Конец XX века был отмечен внедрением методов нейровизуализации, таких как позитронно-эмиссионная томография (ПЭТ) и функциональная магнитно-резонансная томография (ФМРТ). Эти методы произвели настоящую революцию в науке о мозге. Они дали ученым возможность измерять приток крови к нервным клеткам и потребление ими кислорода, коррелирующее с их активностью. ПЭТ и ФМРТ позволяют отслеживать не активность отдельных нейронов, а лишь активность участков мозга, включающих тысячи клеток. Тем не менее в распоряжении исследователей впервые оказались инструменты, позволяющие выявлять участки мозга, связанные с конкретными психическими функциями, и непосредственно следить за их выполнением.

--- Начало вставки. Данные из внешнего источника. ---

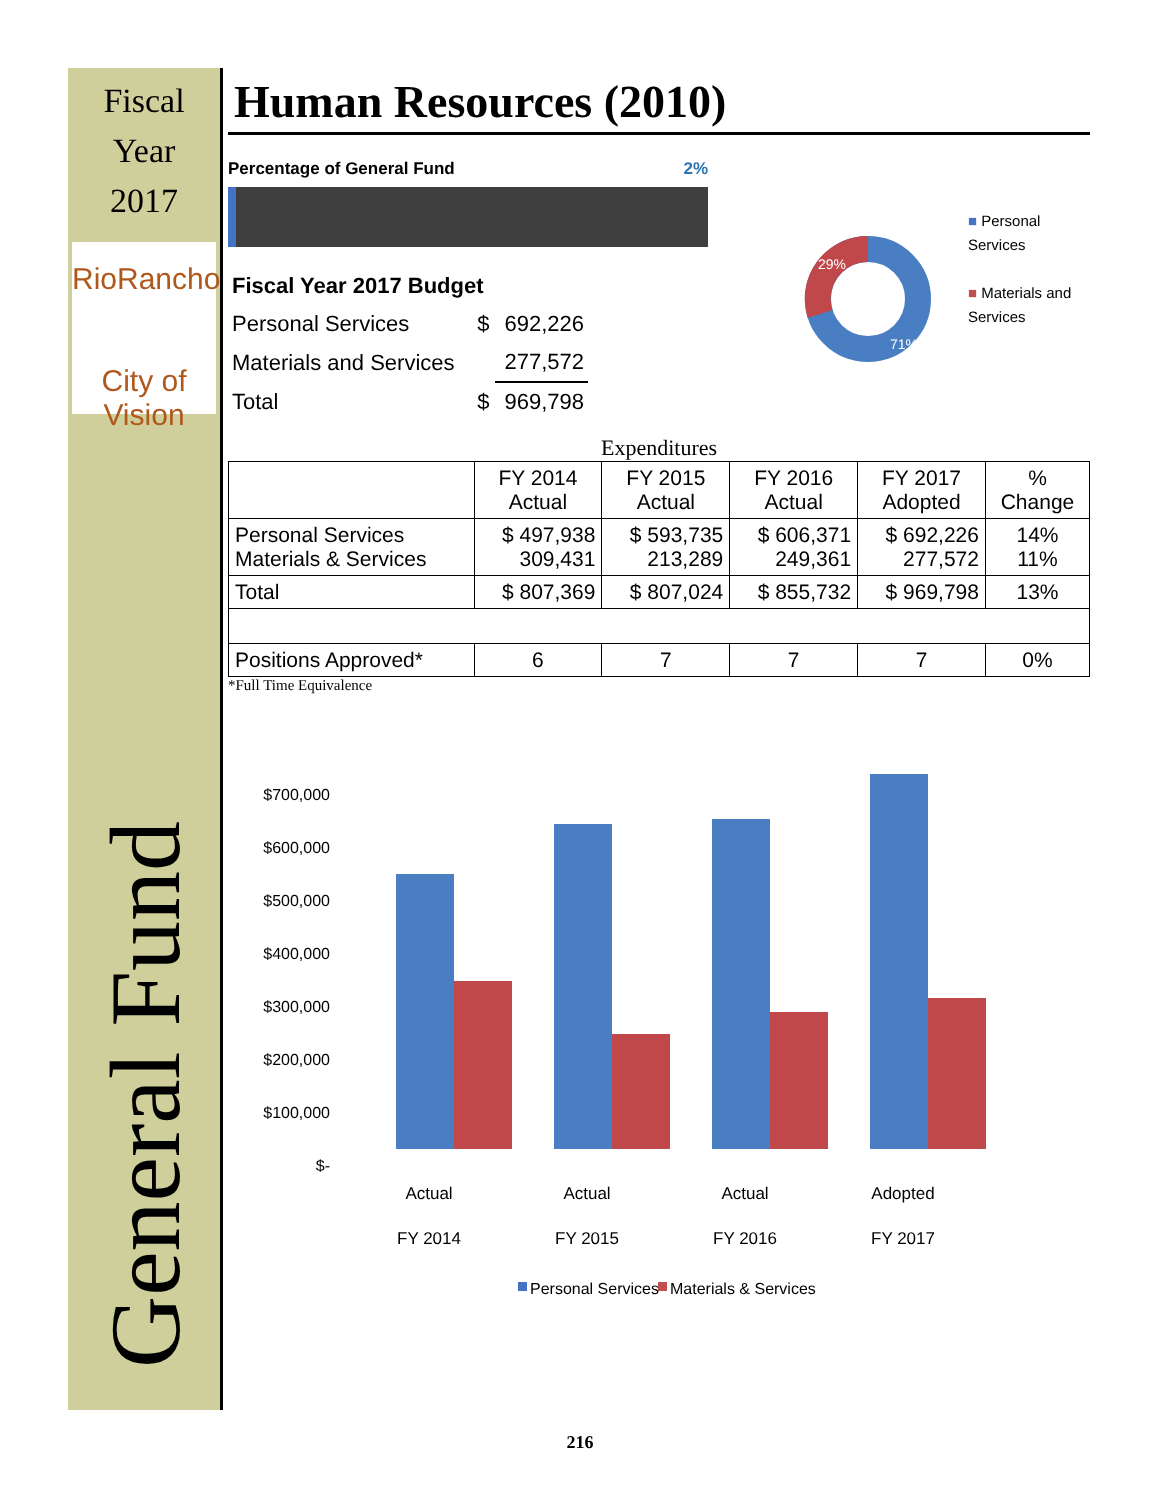Fiscal
Year
2017
RioRancho
City of Vision
General Fund
Human Resources (2010)
Percentage of General Fund 2%
| Fiscal Year 2017 Budget | | |
| Personal Services | $ | 692,226 |
| Materials and Services | | 277,572 |
| Total | $ | 969,798 |
29%
71%
■ Personal
Services
■ Materials and
Services
Expenditures
| | FY 2014 Actual | FY 2015 Actual | FY 2016 Actual | FY 2017 Adopted | % Change |
| --- | --- | --- | --- | --- | --- |
| Personal Services Materials & Services | $ 497,938 309,431 | $ 593,735 213,289 | $ 606,371 249,361 | $ 692,226 277,572 | 14% 11% |
| Total | $ 807,369 | $ 807,024 | $ 855,732 | $ 969,798 | 13% |
| Positions Approved* | 6 | 7 | 7 | 7 | 0% |
*Full Time Equivalence
$700,000
$600,000
$500,000
$400,000
$300,000
$200,000
$100,000
$-
Actual
Actual
Actual
Adopted
FY 2014
FY 2015
FY 2016
FY 2017
Personal Services
Materials & Services
216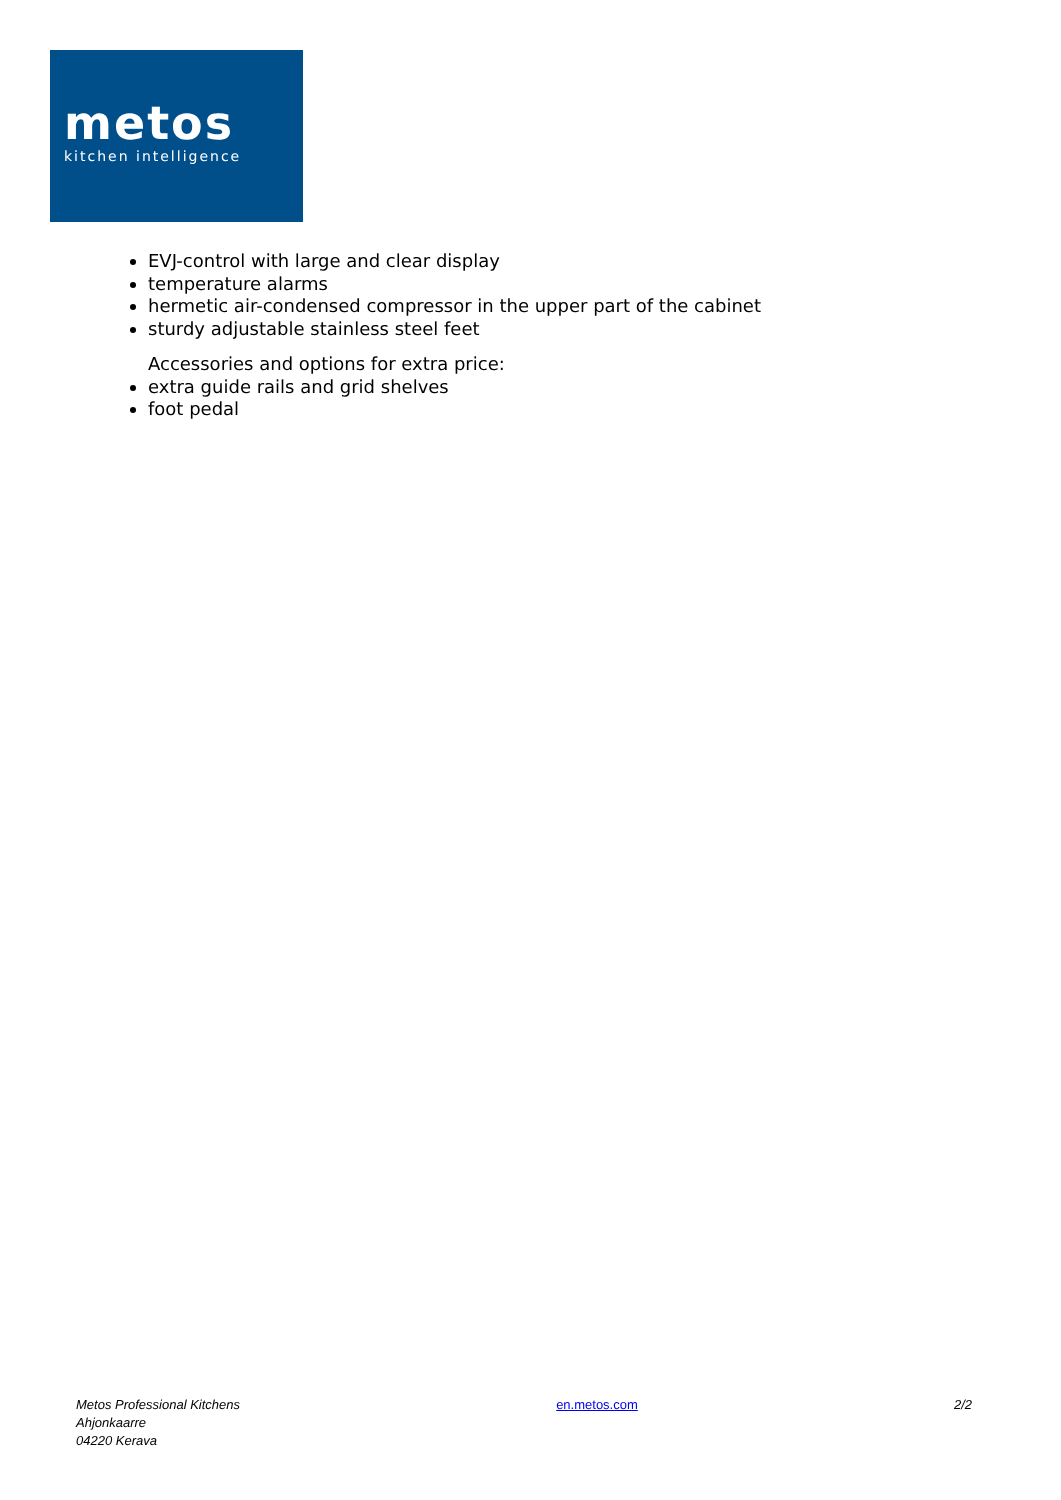metos
kitchen intelligence
EVJ-control with large and clear display
temperature alarms
hermetic air-condensed compressor in the upper part of the cabinet
sturdy adjustable stainless steel feet
Accessories and options for extra price:
extra guide rails and grid shelves
foot pedal
Metos Professional Kitchens
Ahjonkaarre
04220 Kerava
en.metos.com 2/2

Методы нейровизуализации позволяют увидеть, какие участки мозга активируются, когда человек выполняет то или иное задание. Хорошую службу они сослужили ученым, исследующим механизм распознавания лиц. В 1992 году Жюстин Сержан и ее коллеги из Монреальского неврологического института установили с помощью ПЭТ, что когда здоровые испытуемые смотрят на лица, в обоих полушариях активируются входящие в состав пути “что” веретеновидная извилина и передняя височная кора. А используя ФМРТ, Айна Пьюс и Грегори Маккарти из Йельского университета (а затем Нэнси Кэнуишер из Массачусетского технологического института) выделили отдел нижней височной коры, специализирующийся на распознавании лиц. Этот отдел – зона распознавания лиц веретеновидной извилины – активируется всякий раз, когда мы смотрим на какое-либо лицо. Когда мы смотрим, например, на дом, активируется не зона распознавания лиц, а другой специфический отдел мозга. При этом активация зоны распознавания лиц наблюдается и тогда, когда мы просто представляем себе чье-либо лицо. Нэнси Кэнуишер обнаружила, что может определить, о лице или о доме думает испытуемый, по тому, какой отдел его мозга активируется.
В 2006 году Маргарет Ливингстон, продолжившая изучение механизма распознавания лиц, объединила подход Айны Пьюс и Нэнси Кэнуишер с подходом Чарльза Гросса, воспользовавшись и ФМРТ, и регистрацией электрических сигналов отдельных нейронов в головном мозге обезьян. Ученица Хьюбела и наследница традиции Куффлера, она, в свою очередь, обучала Дорис Цао и Винриха Фрайвальда и сотрудничала с ними. Работы Ливингстон, Цао и Фрайвальда существенно расширили наши представления о механизмах восприятия лиц, задействованных в веретенообразной извилине и за ее пределами. С помощью ФМРТ эти исследователи устанавливали, какие области нижней височной коры активируются, когда обезьяна видит лицо, а с помощью регистрации электрических сигналов определяли, как на демонстрацию лиц реагируют нейроны этих областей.
Исследователи выделили в нижней теменной коре обезьян шесть участков, реагирующих исключительно на лица. Эти участки назвали лицевыми . “Лицевые участки” представляют собой маленькие области, около 3 мм в диаметре, лежащие вдоль оси, идущей от задней к передней части нижней височной коры. Вероятно, эта система распознавания лиц имеет иерархическую структуру. Один из участков (задний) расположен в задней части нижней височной коры, два – в середине, а три (передние) – в передней ее части. Цао и Фрайвальд вводили электроды в указанные шесть участков и регистрировали активность нейронов. Они установили, что клетки “лицевых участков” специализируются на обработке информации, связанной с лицами, и что в средних двух участках 97 % нейронов реагирует только на лица. Эти открытия подтвердили данные Нэнси Кэнуишер об особой роли веретеновидной извилины в распознавании лиц и позволили предположить, что в мозге приматов информация о лицах обрабатывается специализированными отделами.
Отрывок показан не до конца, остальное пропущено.